In a key prediction from this study, the team then showed that silencing this gut-brain circuit completely abolishes the animals’ craving and preference for sugar, demonstrating how controlling the function of this circuit can dramatically impact the animal’s desire for sugar. In one of their final set of experiments, the researchers also switched on the brain cells that normally respond to sugar signals from the gut. This time, however, they activated these cells every time the animal consumed a sugar-free Kool-Aid drink, in essence hijacking this circuit. Remarkably, says Dr. Zuker, the animals acted as if they were getting real sugar. In effect, fooling the brain into responding as if they were consuming sugar.
Taken together, these findings demonstrate the existence of two complementary, yet independent, systems for sensing energy-rich sugar, one getting input from the tongue, the other from the gut.
“These findings could spur the development of more effective strategies to meaningfully curtail our unquenchable drive for sugar, from modulating various components of this circuit to potentially sugar substitutes that more closely mimic the way sugar acts on the brain,” said Tan.
Going forward, the team plans to link the gut-brain axis to other brain circuits, including those involved in reward, feeding, and emotions.
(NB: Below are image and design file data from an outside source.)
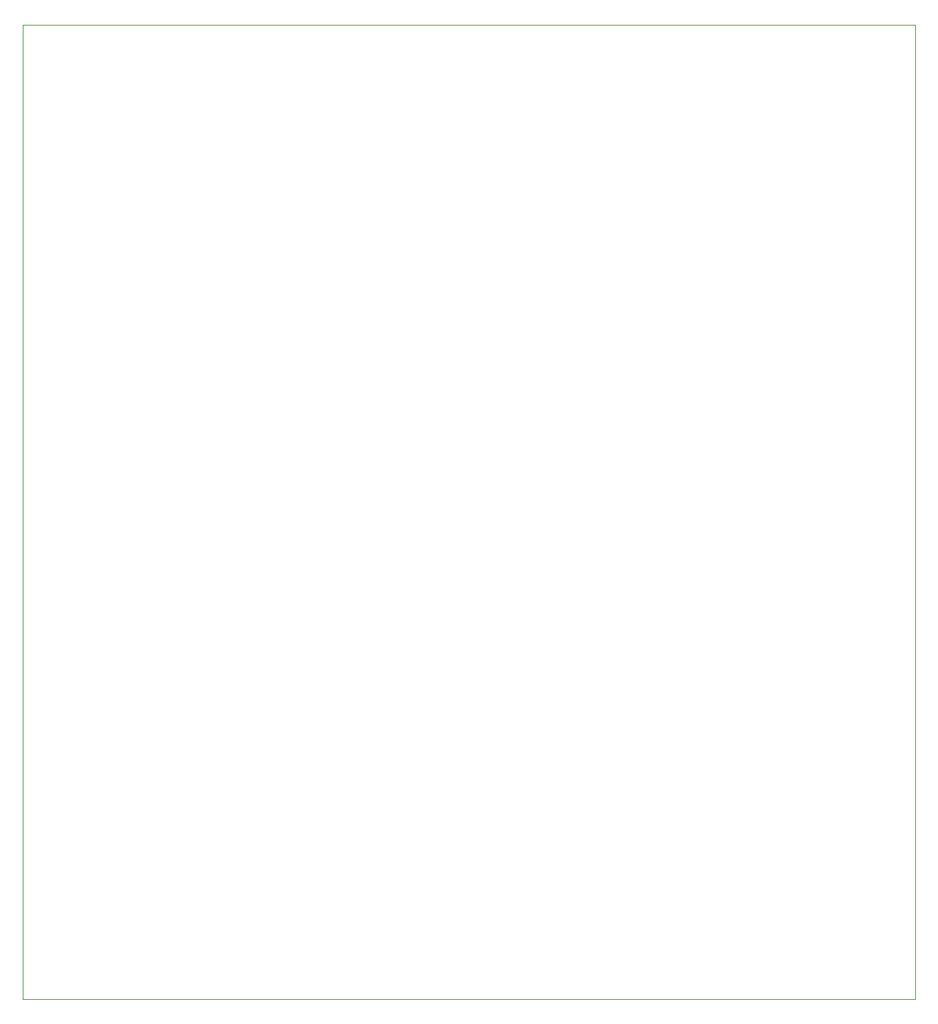
<source format=gbr>
%TF.GenerationSoftware,KiCad,Pcbnew,6.0.2+dfsg-1*%
%TF.CreationDate,2023-06-13T19:55:06-04:00*%
%TF.ProjectId,EngineData,456e6769-6e65-4446-9174-612e6b696361,rev?*%
%TF.SameCoordinates,Original*%
%TF.FileFunction,Profile,NP*%
%FSLAX46Y46*%
G04 Gerber Fmt 4.6, Leading zero omitted, Abs format (unit mm)*
G04 Created by KiCad (PCBNEW 6.0.2+dfsg-1) date 2023-06-13 19:55:06*
%MOMM*%
%LPD*%
G01*
G04 APERTURE LIST*
%TA.AperFunction,Profile*%
%ADD10C,0.100000*%
%TD*%
G04 APERTURE END LIST*
D10*
X88773000Y-39878000D02*
X198247000Y-39878000D01*
X198247000Y-39878000D02*
X198247000Y-159385000D01*
X198247000Y-159385000D02*
X88773000Y-159385000D01*
X88773000Y-159385000D02*
X88773000Y-39878000D01*
M02*

</source>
Dr. Zuker is a principal investigator at Columbia’s Mortimer B. Zuckerman Mind Brain Behavior Institute, a professor of biochemistry and molecular biophysics and of neuroscience at Columbia’s Vagelos College of Physicians and Surgeons and an investigator at the Howard Hughes Medical Institute.
This paper is titled “The gut-brain axis mediates sugar preference.” Additional contributors include Hao Jin, PhD, Martin Vignovich, PhD, Miguel Villavicencio, PhD, Katherine S. Tsang and Yossef Goffer.
This research was supported by the Russell Berrie Foundation, the Medical Scientist Training Program, the Agency for Science, Technology and Research of Singapore, the National Institutes of Health Research Service Award and the Howard Hughes Medical Institute.
Competing Interests: Charles Zuker is a scientific co-founder and advisor of Kallyope, a biotechnology company dedicated to unlocking the therapeutic potential of the gut-brain axis.